# WORK TO COMPLETE:
Your answer must be the full set of entries, repeated exactly.

# RECORDS:
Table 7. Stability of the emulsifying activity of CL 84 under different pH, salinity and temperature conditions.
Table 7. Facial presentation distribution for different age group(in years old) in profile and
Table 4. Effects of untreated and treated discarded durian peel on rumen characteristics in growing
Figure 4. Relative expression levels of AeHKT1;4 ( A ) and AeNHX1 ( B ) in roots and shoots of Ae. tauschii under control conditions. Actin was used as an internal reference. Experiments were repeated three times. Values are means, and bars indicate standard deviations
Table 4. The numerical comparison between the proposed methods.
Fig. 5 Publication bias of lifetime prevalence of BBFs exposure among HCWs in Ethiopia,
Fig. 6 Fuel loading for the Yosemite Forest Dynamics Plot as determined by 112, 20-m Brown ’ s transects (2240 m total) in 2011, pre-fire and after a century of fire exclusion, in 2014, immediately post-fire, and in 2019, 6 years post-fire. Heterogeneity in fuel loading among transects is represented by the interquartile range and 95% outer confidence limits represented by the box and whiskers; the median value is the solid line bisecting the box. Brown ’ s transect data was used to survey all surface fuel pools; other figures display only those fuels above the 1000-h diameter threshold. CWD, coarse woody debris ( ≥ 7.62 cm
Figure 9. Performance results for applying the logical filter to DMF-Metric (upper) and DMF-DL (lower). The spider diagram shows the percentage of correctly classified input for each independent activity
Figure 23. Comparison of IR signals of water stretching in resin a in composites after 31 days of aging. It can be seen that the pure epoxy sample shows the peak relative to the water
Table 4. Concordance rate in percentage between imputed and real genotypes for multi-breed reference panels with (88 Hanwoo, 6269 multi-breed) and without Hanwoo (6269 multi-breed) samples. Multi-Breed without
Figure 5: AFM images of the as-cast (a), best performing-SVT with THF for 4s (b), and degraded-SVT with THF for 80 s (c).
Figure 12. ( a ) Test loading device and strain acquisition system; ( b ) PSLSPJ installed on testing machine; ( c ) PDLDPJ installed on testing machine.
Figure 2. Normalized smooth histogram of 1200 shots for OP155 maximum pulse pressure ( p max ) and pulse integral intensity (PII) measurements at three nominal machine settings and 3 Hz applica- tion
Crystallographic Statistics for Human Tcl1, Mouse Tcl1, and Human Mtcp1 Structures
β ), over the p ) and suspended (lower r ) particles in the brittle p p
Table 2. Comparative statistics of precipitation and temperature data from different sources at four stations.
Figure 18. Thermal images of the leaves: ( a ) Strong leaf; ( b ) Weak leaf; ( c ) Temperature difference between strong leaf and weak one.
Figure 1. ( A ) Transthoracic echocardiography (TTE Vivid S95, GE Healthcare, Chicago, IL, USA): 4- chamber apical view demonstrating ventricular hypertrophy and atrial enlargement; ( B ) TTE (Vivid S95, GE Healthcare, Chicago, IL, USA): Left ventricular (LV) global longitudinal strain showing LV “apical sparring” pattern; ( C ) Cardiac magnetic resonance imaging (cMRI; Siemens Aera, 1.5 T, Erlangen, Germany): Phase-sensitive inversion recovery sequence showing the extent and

# REPLY TO THE TASK:
Table 7. Stability of the emulsifying activity of CL 84 under different pH, salinity and temperature conditions.
Table 7. Facial presentation distribution for different age group(in years old) in profile and
Table 4. Effects of untreated and treated discarded durian peel on rumen characteristics in growing
Figure 4. Relative expression levels of AeHKT1;4 ( A ) and AeNHX1 ( B ) in roots and shoots of Ae. tauschii under control conditions. Actin was used as an internal reference. Experiments were repeated three times. Values are means, and bars indicate standard deviations
Table 4. The numerical comparison between the proposed methods.
Fig. 5 Publication bias of lifetime prevalence of BBFs exposure among HCWs in Ethiopia,
Fig. 6 Fuel loading for the Yosemite Forest Dynamics Plot as determined by 112, 20-m Brown ’ s transects (2240 m total) in 2011, pre-fire and after a century of fire exclusion, in 2014, immediately post-fire, and in 2019, 6 years post-fire. Heterogeneity in fuel loading among transects is represented by the interquartile range and 95% outer confidence limits represented by the box and whiskers; the median value is the solid line bisecting the box. Brown ’ s transect data was used to survey all surface fuel pools; other figures display only those fuels above the 1000-h diameter threshold. CWD, coarse woody debris ( ≥ 7.62 cm
Figure 9. Performance results for applying the logical filter to DMF-Metric (upper) and DMF-DL (lower). The spider diagram shows the percentage of correctly classified input for each independent activity
Figure 23. Comparison of IR signals of water stretching in resin a in composites after 31 days of aging. It can be seen that the pure epoxy sample shows the peak relative to the water
Table 4. Concordance rate in percentage between imputed and real genotypes for multi-breed reference panels with (88 Hanwoo, 6269 multi-breed) and without Hanwoo (6269 multi-breed) samples. Multi-Breed without
Figure 5: AFM images of the as-cast (a), best performing-SVT with THF for 4s (b), and degraded-SVT with THF for 80 s (c).
Figure 12. ( a ) Test loading device and strain acquisition system; ( b ) PSLSPJ installed on testing machine; ( c ) PDLDPJ installed on testing machine.
Figure 2. Normalized smooth histogram of 1200 shots for OP155 maximum pulse pressure ( p max ) and pulse integral intensity (PII) measurements at three nominal machine settings and 3 Hz applica- tion
Crystallographic Statistics for Human Tcl1, Mouse Tcl1, and Human Mtcp1 Structures
β ), over the p ) and suspended (lower r ) particles in the brittle p p
Table 2. Comparative statistics of precipitation and temperature data from different sources at four stations.
Figure 18. Thermal images of the leaves: ( a ) Strong leaf; ( b ) Weak leaf; ( c ) Temperature difference between strong leaf and weak one.
Figure 1. ( A ) Transthoracic echocardiography (TTE Vivid S95, GE Healthcare, Chicago, IL, USA): 4- chamber apical view demonstrating ventricular hypertrophy and atrial enlargement; ( B ) TTE (Vivid S95, GE Healthcare, Chicago, IL, USA): Left ventricular (LV) global longitudinal strain showing LV “apical sparring” pattern; ( C ) Cardiac magnetic resonance imaging (cMRI; Siemens Aera, 1.5 T, Erlangen, Germany): Phase-sensitive inversion recovery sequence showing the extent and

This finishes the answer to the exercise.